[Entries taken from a collection]

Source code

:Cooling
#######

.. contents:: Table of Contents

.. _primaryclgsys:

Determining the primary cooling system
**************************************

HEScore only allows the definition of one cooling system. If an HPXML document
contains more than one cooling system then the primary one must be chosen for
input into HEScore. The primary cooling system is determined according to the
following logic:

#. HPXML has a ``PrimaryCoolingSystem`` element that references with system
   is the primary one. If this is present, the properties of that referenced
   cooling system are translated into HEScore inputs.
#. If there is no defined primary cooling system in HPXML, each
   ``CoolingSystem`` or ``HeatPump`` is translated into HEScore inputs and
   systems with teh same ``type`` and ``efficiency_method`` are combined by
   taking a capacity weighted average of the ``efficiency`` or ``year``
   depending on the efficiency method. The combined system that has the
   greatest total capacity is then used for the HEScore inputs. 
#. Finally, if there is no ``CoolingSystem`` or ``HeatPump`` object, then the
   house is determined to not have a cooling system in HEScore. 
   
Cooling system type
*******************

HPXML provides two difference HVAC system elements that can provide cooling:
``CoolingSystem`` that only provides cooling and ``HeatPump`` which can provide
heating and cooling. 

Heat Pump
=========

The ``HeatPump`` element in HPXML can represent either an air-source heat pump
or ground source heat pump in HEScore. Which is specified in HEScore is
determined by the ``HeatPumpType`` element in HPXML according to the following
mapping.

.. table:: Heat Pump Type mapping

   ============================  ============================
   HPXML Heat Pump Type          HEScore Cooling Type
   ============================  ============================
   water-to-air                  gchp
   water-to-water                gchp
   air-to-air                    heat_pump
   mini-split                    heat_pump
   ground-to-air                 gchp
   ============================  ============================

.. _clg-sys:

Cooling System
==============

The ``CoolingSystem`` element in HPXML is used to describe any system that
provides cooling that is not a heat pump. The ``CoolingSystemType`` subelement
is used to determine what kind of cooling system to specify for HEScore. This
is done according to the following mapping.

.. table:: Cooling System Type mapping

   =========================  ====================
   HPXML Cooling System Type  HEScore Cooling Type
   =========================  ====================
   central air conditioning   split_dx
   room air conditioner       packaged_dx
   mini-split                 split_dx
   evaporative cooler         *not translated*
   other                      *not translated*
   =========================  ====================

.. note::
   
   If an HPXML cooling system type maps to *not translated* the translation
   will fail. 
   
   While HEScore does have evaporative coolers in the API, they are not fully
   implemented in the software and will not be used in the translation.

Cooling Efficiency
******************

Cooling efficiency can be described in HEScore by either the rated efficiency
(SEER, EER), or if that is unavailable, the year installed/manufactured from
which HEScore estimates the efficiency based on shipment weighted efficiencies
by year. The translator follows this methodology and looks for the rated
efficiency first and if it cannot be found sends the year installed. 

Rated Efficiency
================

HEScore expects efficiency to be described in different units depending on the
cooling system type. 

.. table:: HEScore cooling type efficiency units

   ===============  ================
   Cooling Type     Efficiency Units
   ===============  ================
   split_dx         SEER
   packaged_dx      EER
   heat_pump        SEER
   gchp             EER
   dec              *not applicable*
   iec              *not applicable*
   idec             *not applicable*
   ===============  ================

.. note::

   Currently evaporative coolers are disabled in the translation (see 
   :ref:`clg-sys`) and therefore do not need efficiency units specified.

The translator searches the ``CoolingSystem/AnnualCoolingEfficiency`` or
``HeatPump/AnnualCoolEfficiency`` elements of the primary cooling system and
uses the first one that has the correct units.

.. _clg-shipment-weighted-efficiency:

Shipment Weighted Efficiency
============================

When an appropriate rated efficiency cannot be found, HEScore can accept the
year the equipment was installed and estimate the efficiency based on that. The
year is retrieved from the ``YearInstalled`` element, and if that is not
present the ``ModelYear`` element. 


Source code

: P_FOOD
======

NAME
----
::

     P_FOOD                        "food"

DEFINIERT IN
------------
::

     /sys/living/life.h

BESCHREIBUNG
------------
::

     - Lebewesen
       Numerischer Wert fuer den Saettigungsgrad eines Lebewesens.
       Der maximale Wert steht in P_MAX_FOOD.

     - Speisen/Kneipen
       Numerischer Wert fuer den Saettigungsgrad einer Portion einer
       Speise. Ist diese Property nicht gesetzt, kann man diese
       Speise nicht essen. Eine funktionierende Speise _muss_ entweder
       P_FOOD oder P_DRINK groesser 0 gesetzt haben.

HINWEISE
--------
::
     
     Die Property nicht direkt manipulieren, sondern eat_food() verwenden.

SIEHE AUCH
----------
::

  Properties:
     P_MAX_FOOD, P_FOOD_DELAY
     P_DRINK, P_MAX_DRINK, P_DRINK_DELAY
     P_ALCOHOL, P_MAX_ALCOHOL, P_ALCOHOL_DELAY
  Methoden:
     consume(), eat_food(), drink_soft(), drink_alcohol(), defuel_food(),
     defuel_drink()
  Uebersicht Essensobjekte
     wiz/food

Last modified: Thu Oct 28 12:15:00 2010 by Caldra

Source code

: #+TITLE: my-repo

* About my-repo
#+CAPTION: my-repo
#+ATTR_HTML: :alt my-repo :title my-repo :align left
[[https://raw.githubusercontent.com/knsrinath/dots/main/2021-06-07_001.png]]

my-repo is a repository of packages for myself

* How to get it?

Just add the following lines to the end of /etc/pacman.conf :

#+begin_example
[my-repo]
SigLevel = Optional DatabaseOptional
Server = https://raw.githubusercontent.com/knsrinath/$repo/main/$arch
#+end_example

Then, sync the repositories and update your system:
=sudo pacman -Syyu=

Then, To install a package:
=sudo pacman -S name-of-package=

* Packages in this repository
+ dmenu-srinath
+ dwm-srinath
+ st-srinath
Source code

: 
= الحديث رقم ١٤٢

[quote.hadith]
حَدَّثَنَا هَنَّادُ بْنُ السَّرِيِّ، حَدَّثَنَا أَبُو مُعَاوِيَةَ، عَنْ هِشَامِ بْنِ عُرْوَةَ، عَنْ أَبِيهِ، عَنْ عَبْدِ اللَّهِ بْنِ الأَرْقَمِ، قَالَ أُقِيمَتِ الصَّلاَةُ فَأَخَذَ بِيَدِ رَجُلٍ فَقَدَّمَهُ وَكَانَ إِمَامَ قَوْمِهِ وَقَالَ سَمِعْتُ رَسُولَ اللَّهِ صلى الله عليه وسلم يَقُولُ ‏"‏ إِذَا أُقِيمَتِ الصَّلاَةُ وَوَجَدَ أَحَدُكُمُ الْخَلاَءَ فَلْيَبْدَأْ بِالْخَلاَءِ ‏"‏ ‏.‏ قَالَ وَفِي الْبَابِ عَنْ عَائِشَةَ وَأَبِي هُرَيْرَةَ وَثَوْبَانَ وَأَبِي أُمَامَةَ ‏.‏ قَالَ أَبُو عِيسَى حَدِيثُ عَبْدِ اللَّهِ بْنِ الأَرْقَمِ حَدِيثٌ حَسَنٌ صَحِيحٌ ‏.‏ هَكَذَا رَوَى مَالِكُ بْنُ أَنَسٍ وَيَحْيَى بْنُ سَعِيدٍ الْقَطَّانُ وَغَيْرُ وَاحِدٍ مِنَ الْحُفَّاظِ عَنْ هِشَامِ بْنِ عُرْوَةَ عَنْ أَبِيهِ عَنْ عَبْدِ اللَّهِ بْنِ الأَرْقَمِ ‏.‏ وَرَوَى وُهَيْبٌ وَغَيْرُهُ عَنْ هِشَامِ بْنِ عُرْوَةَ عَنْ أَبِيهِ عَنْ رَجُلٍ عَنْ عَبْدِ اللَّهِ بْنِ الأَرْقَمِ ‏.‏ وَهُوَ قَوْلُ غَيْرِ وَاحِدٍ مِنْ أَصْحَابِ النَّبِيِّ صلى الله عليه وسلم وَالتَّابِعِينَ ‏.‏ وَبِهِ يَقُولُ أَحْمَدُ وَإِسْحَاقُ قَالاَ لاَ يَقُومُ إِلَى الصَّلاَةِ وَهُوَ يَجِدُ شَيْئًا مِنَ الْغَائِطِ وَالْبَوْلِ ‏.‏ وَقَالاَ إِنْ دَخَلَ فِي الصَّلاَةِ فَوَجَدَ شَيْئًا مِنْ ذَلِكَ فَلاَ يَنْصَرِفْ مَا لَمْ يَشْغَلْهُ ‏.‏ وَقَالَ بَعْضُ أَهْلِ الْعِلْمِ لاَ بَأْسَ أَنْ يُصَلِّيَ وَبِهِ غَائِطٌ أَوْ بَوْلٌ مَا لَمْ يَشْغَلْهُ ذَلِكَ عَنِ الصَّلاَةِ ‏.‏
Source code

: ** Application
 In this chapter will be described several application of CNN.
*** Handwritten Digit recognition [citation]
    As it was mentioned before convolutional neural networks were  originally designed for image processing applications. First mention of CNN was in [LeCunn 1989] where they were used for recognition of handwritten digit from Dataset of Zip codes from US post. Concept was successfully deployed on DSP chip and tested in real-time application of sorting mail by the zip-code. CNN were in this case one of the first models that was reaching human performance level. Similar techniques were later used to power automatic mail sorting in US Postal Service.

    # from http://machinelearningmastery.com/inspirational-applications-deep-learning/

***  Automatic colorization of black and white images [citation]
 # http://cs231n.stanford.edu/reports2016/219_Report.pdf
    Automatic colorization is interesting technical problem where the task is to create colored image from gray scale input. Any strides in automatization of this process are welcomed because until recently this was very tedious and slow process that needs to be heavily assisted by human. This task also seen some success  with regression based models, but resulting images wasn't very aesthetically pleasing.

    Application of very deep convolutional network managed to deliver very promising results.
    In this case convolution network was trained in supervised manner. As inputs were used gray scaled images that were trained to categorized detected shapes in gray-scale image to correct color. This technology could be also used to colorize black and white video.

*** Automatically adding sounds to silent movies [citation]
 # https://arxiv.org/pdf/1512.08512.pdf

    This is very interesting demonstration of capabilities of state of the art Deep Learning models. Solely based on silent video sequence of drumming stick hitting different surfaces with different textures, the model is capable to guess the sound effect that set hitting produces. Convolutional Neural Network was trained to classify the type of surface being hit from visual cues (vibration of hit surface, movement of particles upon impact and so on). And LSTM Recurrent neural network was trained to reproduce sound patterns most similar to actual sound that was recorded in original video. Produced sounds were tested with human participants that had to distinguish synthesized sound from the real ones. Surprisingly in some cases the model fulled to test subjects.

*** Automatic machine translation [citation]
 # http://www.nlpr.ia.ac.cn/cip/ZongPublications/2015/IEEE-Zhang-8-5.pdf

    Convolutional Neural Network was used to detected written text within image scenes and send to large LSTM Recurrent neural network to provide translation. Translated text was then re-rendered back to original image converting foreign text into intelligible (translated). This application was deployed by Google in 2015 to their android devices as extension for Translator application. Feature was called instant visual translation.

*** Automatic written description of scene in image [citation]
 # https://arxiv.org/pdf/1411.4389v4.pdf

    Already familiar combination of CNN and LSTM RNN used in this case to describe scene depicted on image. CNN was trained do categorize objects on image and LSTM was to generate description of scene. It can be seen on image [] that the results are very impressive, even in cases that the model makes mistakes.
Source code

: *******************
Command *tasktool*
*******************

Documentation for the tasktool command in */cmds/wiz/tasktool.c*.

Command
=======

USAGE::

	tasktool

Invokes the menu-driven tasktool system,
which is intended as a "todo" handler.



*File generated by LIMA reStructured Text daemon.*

• **Problem details**: Your output should be the lines from the one with "Convolutional Neural Network was used" through the last line of the entries above, copied exactly and nothing more.

• **Exercise output**:
    Convolutional Neural Network was used to detected written text within image scenes and send to large LSTM Recurrent neural network to provide translation. Translated text was then re-rendered back to original image converting foreign text into intelligible (translated). This application was deployed by Google in 2015 to their android devices as extension for Translator application. Feature was called instant visual translation.

*** Automatic written description of scene in image [citation]
 # https://arxiv.org/pdf/1411.4389v4.pdf

    Already familiar combination of CNN and LSTM RNN used in this case to describe scene depicted on image. CNN was trained do categorize objects on image and LSTM was to generate description of scene. It can be seen on image [] that the results are very impressive, even in cases that the model makes mistakes.
Source code

: *******************
Command *tasktool*
*******************

Documentation for the tasktool command in */cmds/wiz/tasktool.c*.

Command
=======

USAGE::

	tasktool

Invokes the menu-driven tasktool system,
which is intended as a "todo" handler.



*File generated by LIMA reStructured Text daemon.*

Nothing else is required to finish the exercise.